Other expansion plans are more immediate in nature, for instance the building of the new parking stands in the Midfield area of HKIA to meet increasing demand. Twenty parking stands are currently under construction and are expected to be ready to handle an additional 10 million passengers by the end of 2015. This year, six new parking stands opened in June and another 15 will launch in a few months. The end result will be 28 additional parking stands and a cross-runway vehicular tunnel linking with the cargo facilities area. 

With such development, the HKIA, in conjunction with AA and its business partners, is more aware than ever before of its 2010 pledge to reduce airport-wide carbon emissions by 25 per cent per workload unit by 2015 compared to 2008 levels.

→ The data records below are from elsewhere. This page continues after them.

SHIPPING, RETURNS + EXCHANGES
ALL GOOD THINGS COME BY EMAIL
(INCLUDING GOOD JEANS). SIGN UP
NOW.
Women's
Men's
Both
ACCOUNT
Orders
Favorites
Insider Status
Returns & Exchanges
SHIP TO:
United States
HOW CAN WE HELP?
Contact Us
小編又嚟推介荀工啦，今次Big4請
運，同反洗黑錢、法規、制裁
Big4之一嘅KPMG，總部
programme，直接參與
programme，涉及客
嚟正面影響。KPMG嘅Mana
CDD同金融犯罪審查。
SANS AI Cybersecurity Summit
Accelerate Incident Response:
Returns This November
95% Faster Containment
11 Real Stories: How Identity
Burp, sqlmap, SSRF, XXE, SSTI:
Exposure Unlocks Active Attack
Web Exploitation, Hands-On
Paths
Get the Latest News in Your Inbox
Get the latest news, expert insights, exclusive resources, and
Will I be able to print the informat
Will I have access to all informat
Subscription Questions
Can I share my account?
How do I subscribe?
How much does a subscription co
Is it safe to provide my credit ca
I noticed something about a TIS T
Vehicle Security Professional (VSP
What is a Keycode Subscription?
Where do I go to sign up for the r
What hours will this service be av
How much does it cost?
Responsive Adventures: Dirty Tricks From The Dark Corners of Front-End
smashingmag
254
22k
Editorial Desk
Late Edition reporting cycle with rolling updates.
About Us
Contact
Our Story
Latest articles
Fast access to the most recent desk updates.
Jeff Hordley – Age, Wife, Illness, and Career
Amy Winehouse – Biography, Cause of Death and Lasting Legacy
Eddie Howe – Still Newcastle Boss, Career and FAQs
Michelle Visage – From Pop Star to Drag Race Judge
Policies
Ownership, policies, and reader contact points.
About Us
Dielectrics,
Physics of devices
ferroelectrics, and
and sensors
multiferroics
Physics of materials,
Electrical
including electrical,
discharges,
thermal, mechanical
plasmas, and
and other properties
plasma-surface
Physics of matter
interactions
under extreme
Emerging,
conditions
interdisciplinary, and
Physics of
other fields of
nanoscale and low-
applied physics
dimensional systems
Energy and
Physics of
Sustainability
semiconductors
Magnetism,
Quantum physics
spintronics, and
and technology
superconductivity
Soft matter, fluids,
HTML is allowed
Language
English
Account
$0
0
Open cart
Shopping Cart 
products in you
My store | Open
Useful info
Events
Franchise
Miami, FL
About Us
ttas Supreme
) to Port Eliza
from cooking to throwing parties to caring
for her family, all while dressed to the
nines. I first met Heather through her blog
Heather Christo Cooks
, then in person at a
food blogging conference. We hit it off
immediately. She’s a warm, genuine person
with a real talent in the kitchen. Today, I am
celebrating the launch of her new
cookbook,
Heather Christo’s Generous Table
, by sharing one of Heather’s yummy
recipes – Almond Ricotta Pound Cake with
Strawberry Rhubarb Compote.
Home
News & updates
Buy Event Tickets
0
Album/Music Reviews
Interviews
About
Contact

According to the preliminary and unaudited figures announced in March 2013, the airport community has achieved a carbon intensity reduction of nearly 14 per cent over the past two years. Since 2010, the airport community has completed more than 370 carbon reduction initiatives, improving cooling systems and introducing more energy-efficient vehicles. Such efforts have paid off when, in 2013, HKIA received the Airport Carbon Accreditation “Optimisation” certificate from Airports Council International (ACI) in recognition of its carbon emissions management and reduction efforts. HKIA is the first airport in Asia Pacific to achieve this standard.

As part of this initiative, AAHK has embarked on conducting Hong Kong’s largest LED replacement project by replacing the airport’s traditional lighting in the passenger terminal buildings with 100,000 light emitting diodes (LED) by 2014, which will save 15 million kWh of electricity per year.